沈弈還付出一些銀子做爲他們陪自己在府城待多日的報酬,畢竟當初也沒有想到自己會在府城待在半月有餘。
卡到正午,沈家食肆客流漸滿,沈弈思索片刻,決定不打擾他們,又讓馬伕繞路,從後門進食肆。
食肆有三樓,二個月前全買下時配個小後院。屋子先前是租用,等到食肆生意越來越好,手中有餘錢,也不捨得離開這。有新朝初期縣城房價便宜,也有原主也想出手的原因,就花有三十兩銀子買下。頂層作爲一家子的起居,下兩層用來接待客官。

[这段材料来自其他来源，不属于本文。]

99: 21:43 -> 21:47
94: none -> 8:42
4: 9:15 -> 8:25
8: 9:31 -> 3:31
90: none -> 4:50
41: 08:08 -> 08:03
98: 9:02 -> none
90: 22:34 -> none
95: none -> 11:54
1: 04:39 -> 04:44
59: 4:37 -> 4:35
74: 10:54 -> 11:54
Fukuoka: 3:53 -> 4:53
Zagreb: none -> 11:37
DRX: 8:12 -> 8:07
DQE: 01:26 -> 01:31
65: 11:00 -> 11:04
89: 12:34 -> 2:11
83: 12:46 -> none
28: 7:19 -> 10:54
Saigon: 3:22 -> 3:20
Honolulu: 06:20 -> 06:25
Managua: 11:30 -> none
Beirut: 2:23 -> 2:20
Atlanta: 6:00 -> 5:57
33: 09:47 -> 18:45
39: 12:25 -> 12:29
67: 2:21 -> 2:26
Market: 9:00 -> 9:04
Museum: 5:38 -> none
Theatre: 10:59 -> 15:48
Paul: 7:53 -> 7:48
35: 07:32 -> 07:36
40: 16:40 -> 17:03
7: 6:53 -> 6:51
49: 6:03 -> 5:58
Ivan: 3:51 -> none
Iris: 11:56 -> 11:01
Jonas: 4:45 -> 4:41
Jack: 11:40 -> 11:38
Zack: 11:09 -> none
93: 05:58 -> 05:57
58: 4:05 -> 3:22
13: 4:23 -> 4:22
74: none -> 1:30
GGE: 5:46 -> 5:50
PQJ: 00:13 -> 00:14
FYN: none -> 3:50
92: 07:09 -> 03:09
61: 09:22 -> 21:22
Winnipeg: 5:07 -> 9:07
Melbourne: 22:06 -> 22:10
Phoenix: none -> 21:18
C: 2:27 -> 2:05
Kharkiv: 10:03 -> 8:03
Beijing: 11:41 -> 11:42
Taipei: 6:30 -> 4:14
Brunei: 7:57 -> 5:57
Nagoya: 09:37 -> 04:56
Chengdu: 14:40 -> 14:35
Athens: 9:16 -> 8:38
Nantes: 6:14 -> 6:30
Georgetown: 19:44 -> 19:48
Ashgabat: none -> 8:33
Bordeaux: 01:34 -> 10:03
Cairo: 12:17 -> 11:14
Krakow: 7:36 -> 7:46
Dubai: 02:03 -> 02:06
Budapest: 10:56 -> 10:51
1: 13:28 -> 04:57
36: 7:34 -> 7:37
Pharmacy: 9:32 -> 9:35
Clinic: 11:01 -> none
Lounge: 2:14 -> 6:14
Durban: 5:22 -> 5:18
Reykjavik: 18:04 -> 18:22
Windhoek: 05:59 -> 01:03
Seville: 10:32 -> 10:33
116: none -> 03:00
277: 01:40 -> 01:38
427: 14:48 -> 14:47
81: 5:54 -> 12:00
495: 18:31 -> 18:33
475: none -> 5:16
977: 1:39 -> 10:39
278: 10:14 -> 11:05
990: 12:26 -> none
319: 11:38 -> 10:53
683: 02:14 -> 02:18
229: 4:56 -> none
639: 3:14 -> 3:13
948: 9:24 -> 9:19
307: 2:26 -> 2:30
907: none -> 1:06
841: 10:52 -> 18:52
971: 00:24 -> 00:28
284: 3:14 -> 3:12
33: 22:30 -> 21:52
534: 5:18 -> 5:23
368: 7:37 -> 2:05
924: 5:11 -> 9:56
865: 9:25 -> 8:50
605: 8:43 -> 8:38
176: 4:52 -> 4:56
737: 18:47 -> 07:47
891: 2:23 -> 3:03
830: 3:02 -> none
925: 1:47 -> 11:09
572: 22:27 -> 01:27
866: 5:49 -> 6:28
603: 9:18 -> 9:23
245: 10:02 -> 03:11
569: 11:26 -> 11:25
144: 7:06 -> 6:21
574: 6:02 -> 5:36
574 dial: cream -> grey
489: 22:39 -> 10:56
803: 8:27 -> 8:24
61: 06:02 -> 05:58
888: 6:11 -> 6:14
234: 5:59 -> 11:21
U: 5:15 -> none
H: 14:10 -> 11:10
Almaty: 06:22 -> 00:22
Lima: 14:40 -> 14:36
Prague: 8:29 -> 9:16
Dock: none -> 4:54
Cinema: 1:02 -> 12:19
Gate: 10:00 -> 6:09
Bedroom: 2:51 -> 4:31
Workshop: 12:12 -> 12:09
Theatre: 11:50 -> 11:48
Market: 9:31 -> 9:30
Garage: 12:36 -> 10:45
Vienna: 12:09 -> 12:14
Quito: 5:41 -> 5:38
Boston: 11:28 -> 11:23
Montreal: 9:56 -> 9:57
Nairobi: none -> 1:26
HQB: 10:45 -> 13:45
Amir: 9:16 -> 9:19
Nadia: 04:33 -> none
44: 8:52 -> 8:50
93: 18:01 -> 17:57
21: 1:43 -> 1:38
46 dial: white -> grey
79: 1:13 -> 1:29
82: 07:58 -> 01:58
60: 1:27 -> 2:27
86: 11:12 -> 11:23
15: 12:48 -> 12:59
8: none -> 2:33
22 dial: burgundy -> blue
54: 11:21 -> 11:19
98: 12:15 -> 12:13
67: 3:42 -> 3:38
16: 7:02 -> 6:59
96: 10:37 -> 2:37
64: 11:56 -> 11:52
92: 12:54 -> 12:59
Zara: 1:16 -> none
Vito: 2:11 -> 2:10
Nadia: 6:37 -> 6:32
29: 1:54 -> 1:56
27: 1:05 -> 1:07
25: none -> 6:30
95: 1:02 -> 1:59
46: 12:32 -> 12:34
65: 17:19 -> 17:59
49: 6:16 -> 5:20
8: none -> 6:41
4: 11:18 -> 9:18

三人輕手輕腳從後院小樓梯直到三樓門口,還沒放下行李,就被逮住。
“你們是誰,怎麼進來了?快下去!等等阿無?”
驚恐的女聲逐漸轉變疑惑。
“祖母,是我回來了。”
沈弈尷尬一笑。
他本還想給她們驚喜呢。
“你這孩子,怎麼不從正門走,也好打聲招呼,讓我接你上來,瞧這身上落了一身灰,還瘦了!”
李氏鬆口氣的同時,責備的語氣中透着關心,她上手就要拍乾淨沈弈剛剛上樓時不小心沾上的灰塵。
“沒事,祖母,我等會就去沐浴。對了,這兩兄妹是府城裏我看他們無父無母,也是可憐,就買來給我當個書童。”
沈弈想着反正也瞞不住,就趁早在李氏這過明路。
“你祖父前幾天還唸叨着在族中給你找個老實可靠的,沒想到你自己就找好了。”
李氏邊打趣,邊用審視的目光將流星追月上下打量一番,眼神有些挑剔,這讓兩人緊張不安。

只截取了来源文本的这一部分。